Below are entries. Reproduce exactly the lines between the line holding "Figure 12. Langmuir" and the line holding "Figure 2. Scanning", inclusive, and only those.

### ENTRIES SHOWN

########################################

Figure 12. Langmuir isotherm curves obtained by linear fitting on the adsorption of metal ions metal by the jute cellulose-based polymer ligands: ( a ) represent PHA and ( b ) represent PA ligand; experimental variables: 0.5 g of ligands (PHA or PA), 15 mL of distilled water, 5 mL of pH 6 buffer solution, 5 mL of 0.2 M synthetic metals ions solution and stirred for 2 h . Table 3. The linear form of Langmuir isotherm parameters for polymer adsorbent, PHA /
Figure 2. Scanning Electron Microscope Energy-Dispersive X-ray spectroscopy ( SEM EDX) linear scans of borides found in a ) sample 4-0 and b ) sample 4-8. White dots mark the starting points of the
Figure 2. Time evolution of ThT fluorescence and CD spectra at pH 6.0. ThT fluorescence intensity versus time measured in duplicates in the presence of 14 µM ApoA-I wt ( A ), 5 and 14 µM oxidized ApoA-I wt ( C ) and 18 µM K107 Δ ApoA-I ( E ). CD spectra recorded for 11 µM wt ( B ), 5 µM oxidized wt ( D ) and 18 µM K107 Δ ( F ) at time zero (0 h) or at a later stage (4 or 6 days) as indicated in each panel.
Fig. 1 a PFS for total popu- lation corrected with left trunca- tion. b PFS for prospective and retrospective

########################################

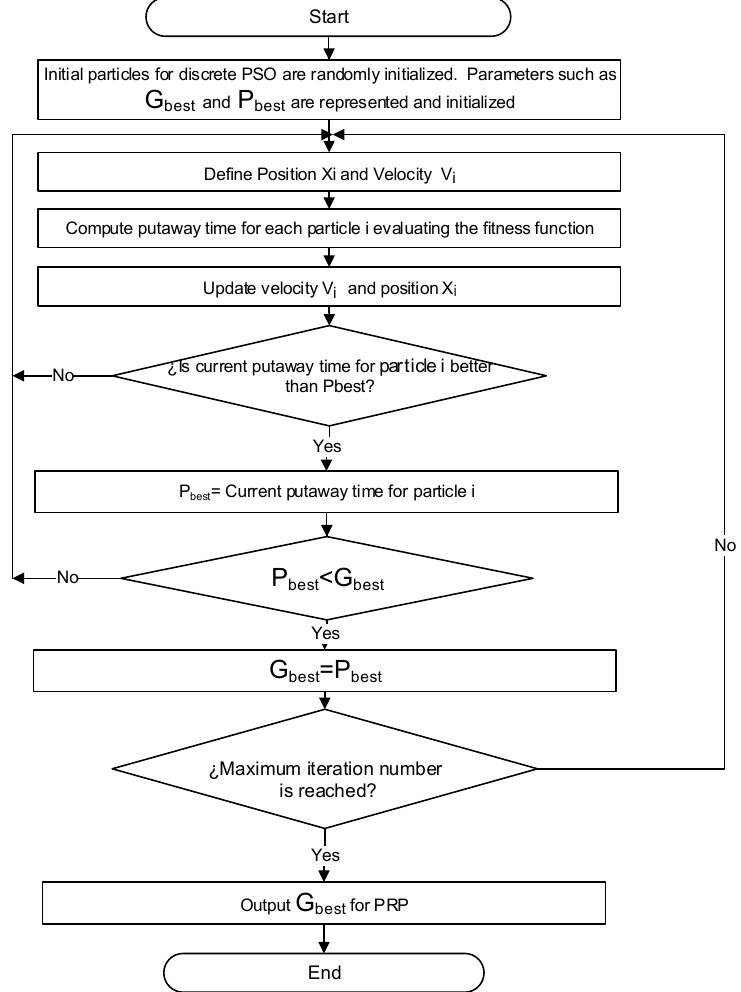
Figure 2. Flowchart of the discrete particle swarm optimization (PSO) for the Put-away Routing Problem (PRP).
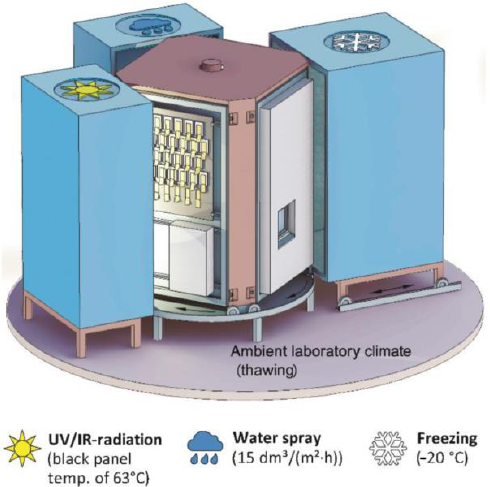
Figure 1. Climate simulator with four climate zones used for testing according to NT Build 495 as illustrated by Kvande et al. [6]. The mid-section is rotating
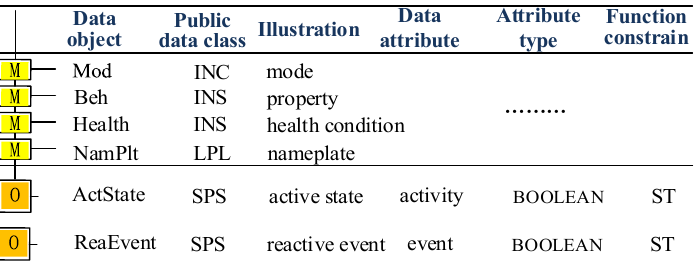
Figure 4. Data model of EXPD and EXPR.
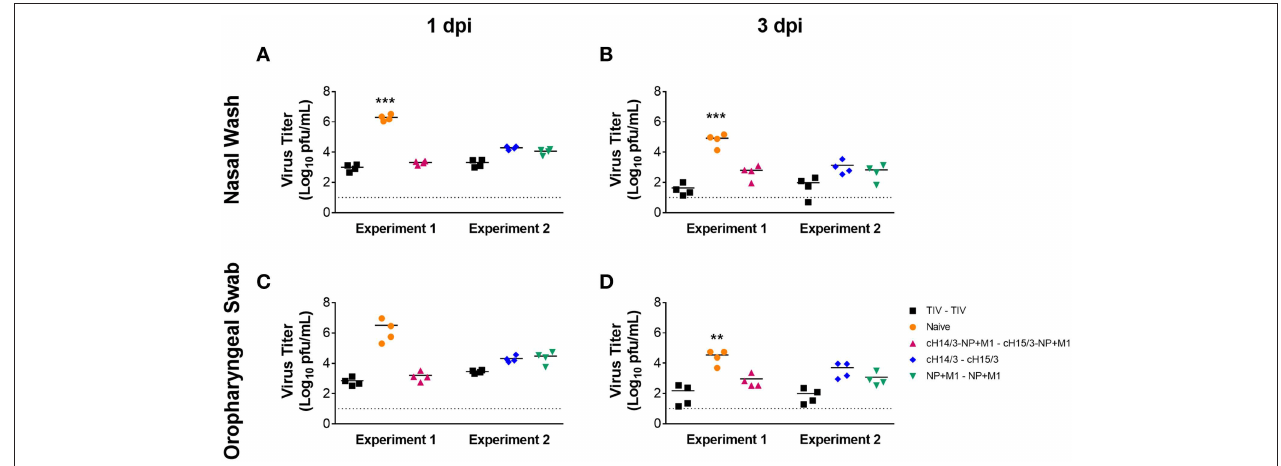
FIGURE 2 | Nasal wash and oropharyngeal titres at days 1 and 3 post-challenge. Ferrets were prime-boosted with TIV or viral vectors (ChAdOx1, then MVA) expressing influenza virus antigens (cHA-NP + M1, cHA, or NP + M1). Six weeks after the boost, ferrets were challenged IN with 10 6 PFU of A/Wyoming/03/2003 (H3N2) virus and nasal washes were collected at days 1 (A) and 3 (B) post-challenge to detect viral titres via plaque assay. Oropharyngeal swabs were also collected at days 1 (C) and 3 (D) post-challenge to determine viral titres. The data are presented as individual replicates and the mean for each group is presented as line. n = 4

########################################

### RESULT BELOW
Figure 12. Langmuir isotherm curves obtained by linear fitting on the adsorption of metal ions metal by the jute cellulose-based polymer ligands: ( a ) represent PHA and ( b ) represent PA ligand; experimental variables: 0.5 g of ligands (PHA or PA), 15 mL of distilled water, 5 mL of pH 6 buffer solution, 5 mL of 0.2 M synthetic metals ions solution and stirred for 2 h . Table 3. The linear form of Langmuir isotherm parameters for polymer adsorbent, PHA /
Figure 2. Scanning Electron Microscope Energy-Dispersive X-ray spectroscopy ( SEM EDX) linear scans of borides found in a ) sample 4-0 and b ) sample 4-8. White dots mark the starting points of the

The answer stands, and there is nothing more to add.